Records from a data source:
=== Section Start ===

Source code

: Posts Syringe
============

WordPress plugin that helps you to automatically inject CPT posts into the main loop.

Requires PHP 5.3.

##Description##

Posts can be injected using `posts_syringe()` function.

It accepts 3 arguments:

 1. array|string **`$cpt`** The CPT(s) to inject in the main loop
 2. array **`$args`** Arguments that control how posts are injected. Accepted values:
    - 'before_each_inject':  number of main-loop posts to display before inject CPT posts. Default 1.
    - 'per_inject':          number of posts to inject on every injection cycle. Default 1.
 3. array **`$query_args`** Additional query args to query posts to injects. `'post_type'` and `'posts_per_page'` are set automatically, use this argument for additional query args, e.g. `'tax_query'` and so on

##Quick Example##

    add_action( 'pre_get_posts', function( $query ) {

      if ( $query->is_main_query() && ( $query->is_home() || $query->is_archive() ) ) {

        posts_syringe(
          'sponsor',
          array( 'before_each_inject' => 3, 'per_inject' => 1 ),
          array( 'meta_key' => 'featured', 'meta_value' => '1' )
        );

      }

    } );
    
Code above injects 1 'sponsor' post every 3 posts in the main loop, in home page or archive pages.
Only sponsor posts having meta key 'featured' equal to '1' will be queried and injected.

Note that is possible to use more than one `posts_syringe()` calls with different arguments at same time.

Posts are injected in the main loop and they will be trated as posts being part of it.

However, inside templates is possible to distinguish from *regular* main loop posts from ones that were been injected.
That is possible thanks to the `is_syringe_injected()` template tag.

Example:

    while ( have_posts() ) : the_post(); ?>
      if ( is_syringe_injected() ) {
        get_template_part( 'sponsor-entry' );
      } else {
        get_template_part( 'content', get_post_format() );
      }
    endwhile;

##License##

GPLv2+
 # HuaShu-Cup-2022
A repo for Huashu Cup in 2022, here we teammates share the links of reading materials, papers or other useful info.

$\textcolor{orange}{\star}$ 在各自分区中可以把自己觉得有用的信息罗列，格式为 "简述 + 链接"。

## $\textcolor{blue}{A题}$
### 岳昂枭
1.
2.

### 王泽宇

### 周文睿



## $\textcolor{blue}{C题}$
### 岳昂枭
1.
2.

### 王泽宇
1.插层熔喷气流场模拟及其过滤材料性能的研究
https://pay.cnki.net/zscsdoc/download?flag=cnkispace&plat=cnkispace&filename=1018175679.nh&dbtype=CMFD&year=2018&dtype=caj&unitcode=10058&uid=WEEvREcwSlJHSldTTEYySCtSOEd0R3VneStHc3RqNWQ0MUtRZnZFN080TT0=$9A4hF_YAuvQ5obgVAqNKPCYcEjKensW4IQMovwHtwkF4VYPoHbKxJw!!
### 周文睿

=== Section End ===

Problem:
The records need to be copied exactly, with no line left out.

Response for this exercise:
Source code

: Posts Syringe
============

WordPress plugin that helps you to automatically inject CPT posts into the main loop.

Requires PHP 5.3.

##Description##

Posts can be injected using `posts_syringe()` function.

It accepts 3 arguments:

 1. array|string **`$cpt`** The CPT(s) to inject in the main loop
 2. array **`$args`** Arguments that control how posts are injected. Accepted values:
    - 'before_each_inject':  number of main-loop posts to display before inject CPT posts. Default 1.
    - 'per_inject':          number of posts to inject on every injection cycle. Default 1.
 3. array **`$query_args`** Additional query args to query posts to injects. `'post_type'` and `'posts_per_page'` are set automatically, use this argument for additional query args, e.g. `'tax_query'` and so on

##Quick Example##

    add_action( 'pre_get_posts', function( $query ) {

      if ( $query->is_main_query() && ( $query->is_home() || $query->is_archive() ) ) {

        posts_syringe(
          'sponsor',
          array( 'before_each_inject' => 3, 'per_inject' => 1 ),
          array( 'meta_key' => 'featured', 'meta_value' => '1' )
        );

      }

    } );
    
Code above injects 1 'sponsor' post every 3 posts in the main loop, in home page or archive pages.
Only sponsor posts having meta key 'featured' equal to '1' will be queried and injected.

Note that is possible to use more than one `posts_syringe()` calls with different arguments at same time.

Posts are injected in the main loop and they will be trated as posts being part of it.

However, inside templates is possible to distinguish from *regular* main loop posts from ones that were been injected.
That is possible thanks to the `is_syringe_injected()` template tag.

Example:

    while ( have_posts() ) : the_post(); ?>
      if ( is_syringe_injected() ) {
        get_template_part( 'sponsor-entry' );
      } else {
        get_template_part( 'content', get_post_format() );
      }
    endwhile;

##License##

GPLv2+
 # HuaShu-Cup-2022
A repo for Huashu Cup in 2022, here we teammates share the links of reading materials, papers or other useful info.

$\textcolor{orange}{\star}$ 在各自分区中可以把自己觉得有用的信息罗列，格式为 "简述 + 链接"。

## $\textcolor{blue}{A题}$
### 岳昂枭
1.
2.

### 王泽宇

### 周文睿



## $\textcolor{blue}{C题}$
### 岳昂枭
1.
2.

### 王泽宇
1.插层熔喷气流场模拟及其过滤材料性能的研究
https://pay.cnki.net/zscsdoc/download?flag=cnkispace&plat=cnkispace&filename=1018175679.nh&dbtype=CMFD&year=2018&dtype=caj&unitcode=10058&uid=WEEvREcwSlJHSldTTEYySCtSOEd0R3VneStHc3RqNWQ0MUtRZnZFN080TT0=$9A4hF_YAuvQ5obgVAqNKPCYcEjKensW4IQMovwHtwkF4VYPoHbKxJw!!
### 周文睿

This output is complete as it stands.